Dikarenakan pada saat ini hampir tidak ada lagi sebuah negara berbentuk “City State” atau Negara kota maka untuk melakukan model daripada demokrasi klasik tersebut adalah tidak mungkin sebab kita tidak akan mampu untuk mengumpulkan seluruh rakyat guna memerintah negara dan menyampaikan semua aspirasinya untuk diwujudkan,maka yang bersifat rasional adalah demokrasi perwakilan.Sebagai wujud dalam demokrasi perwakilan itu,Indonesia mengenal PEMILU yang sering dikatakan sebagai  “Pesta Demokrasi” yang mana adalah suatu perhelatan besar oleh rakyat dimana rakyat dituntut untuk memilih wakilnya yang akan menduduki tahta di Eksekutif maupun Legislatif.Namun yang perlu digaris bawahi dalam pemberian suaranya dalam PEMILU bukanlah berarti kedaulatan rakyat itu sirna dan berpindah kepada para wakil rakyat tersebut,melainkan hanyalah kekuasaannya sajalah yang berpindah.
Ditilik dari hal tersebut dapat kita ketahui bahwa para elite politik yang telah menerima kekuasaan dari rakyat(Legitimasi Rakyat) mestinya menjadi alat bagi rakyat guna menyampaikan aspirasinya sebagai pemilik kedaulatan,atau dengan bahasa kasarnya menjadi “pelayan” atas kehendak rakyat.Naasnya jika kita tinjau fakta yang ada bukan saja kekuasaan tersebut yang diserahkan namun juga kedaulatannya,maka rakyat seolah-olah berposisi hanya sebagai alat,guna mendapatkan legitimasi itu saja.Indria samego berpendapat,”Selama ini rakyat dianggap pasif dan bodoh sehingga harus melimpahkan hak politiknya kepada para elite.Rakyat sebagai pemilik kedaulatan diabaikan nasibnya”.Joseph Schumpeter pun pernah berpendapat bahwa “Demokrasi tidak lain adalah kekuasaan politisi,yang demikian peran rakyat hanyalah memilih orang-orang yang akan membuat keputusan-keputusan bagi rakyat”.
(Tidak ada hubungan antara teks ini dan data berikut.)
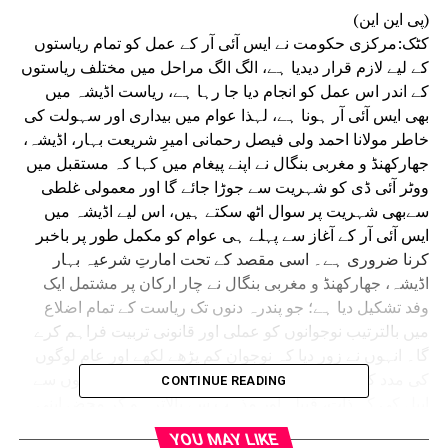
(پی این این)
کٹک:مرکزی حکومت نے ایس آئی آر کے عمل کو تمام ریاستوں
کے لیے لازم قرار دیدیا ہے، الگ الگ مراحل میں مختلف ریاستوں
کے اندر اس عمل کو انجام دیا جا رہا ہے، ریاست اڈیشہ میں
بھی ایس آئی آر ہونا ہے، لہذا عوام میں بیداری اور سہولت کی
خاطر مولانا احمد ولی فیصل رحمانی امیرِ شریعت بہار، اڈیشہ،
جھارکھنڈ و مغربی بنگال نے اپنے پیغام میں کہا کہ مستقبل میں
ووٹر آئی ڈی کو شہریت سے جوڑا جائے گا اور معمولی غلطی
سےبھی شہریت پر سوال اٹھ سکتے ہیں، اس لیے اڈیشہ میں
ایس آئی آر کے آغاز سے پہلے ہی عوام کو مکمل طور پر باخبر
کرنا ضروری ہے۔ اسی مقصد کے تحت امارتِ شرعیہ بہار
اڈیشہ، جھارکھنڈ و مغربی بنگال نے چار ارکان پر مشتمل ایک
وفد تشکیل دیا ہے؛ جو پندرہ دنوں تک ریاست کے تمام اضلاع
میں بالترتیب نوجوانوں کو عملی اور قانونی تربیت فراہم کرے
گا۔ انہوں نے زور دیا کہ نوجوان کم پڑھے لکھے اور عام لوگوں
کی مدد کے لیے آگے آئیں۔ آخر میں انہوں نے تمام شہریوں سے
CONTINUE READING
اپیل کی کہ ذات، قبیلہ اور مذہب سے بالاتر ہو کر محض اپنی
شہریت کے تحفظ کے لیے اس تربیتی مہم میں بھرپور شرکت
YOU MAY LIKE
Dengan  demikian demokrasi yang ada nampaknya hanya bekerja dan hidup pada saat PEMILU saja,karena untuk selebihnya rakyat sering kali tidak diperhatikan.Fatkhurohman menyatakan bahwa  “demokrasi hanya dijadikan alat ceremony politik oligarki(“negara yang dipegang oleh sekelompok orang yang kemudian orang-orang tersebut lebih mementingkan kepentingan kelompoknya tersebut”) yakni sebuah demokrasi yang dijalankan hanya sebatas pemenuhan rambu-rambu demokrasi,diperuntukan kepada golongan/elite partai,yang kemudian melahirkan tipe demokrasi prosedural”.
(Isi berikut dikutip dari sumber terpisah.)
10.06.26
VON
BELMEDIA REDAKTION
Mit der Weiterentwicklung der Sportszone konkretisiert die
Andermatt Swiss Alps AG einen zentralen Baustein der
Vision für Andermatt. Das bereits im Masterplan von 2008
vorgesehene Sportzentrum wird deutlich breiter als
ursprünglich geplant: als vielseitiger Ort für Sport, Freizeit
Bahkan Geof mulgan pernah mengkritik jikalau demokrasi perwakilan cenderung akan melahirkan oligarki dan teknokrasi.Hal senada juga diungkapkan oleh Baechler bahwa “Dalam demokrasi juga dapat terbesit adanya kecurangan(korupsi)”.Dalam hal ini dapatlah ditarik kesimpulan bahwa konsep idealis dari para elite politik sebagai wakil rakyat lambat laun telah sirna mereka beranggapan bahwa “kekuasaannya adalah kesempatan untuk memperkaya dirinya dan menganggap rakyat sebagai ladang untuk digarap demi keuntungan dia sendiri”(Magnis Suseno).
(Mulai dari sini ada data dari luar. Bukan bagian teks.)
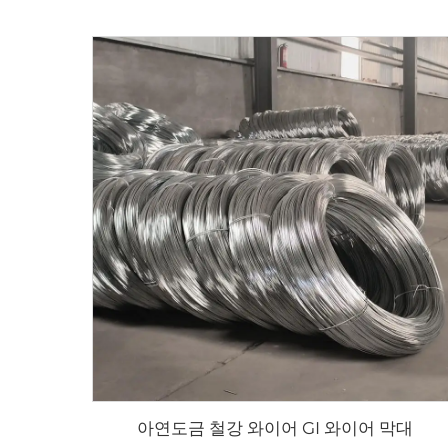
아연도금 철강 와이어 GI 와이어 막대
Dengan pendapat-pendapat tersebut semakin nyata bagi kita untuk mengetahui bahwa dalam pelaksanaan demokrasi terdapat celah yang besar untuk merubah negara ini menjadi oligarki.Tentunya kita sebagai rakyat tidak ingin demokrasi yang ada menjadi disimpangkan oleh para elite politik menjadi oligarki.Untuk itu diperlukan kontrol sosial dari rakyat selaku pemilik kedaulatan guna mengawasi kinerja para elite politik yang notabenenya telah menerima kekuasaan dari rakyat,karena intisari dalam PEMILU sendiri adalah selain Hak pilih juga adalah Hak kontrol.Jikalau rakyat bersifat skeptis terhadap hak kontrol tersebut maka Demokrasi itu tidak akan terwujud secara nyata dan hanya nama saja,maka kontrol secara besar oleh masyarakatlah yang harus dibangun agar nuansa demokrasi di Indonesia ini tidak hanya ada pada saat PEMILU saja,dan para elite politik harus lebih memahami jati dirinya sebagai wakil rakyat.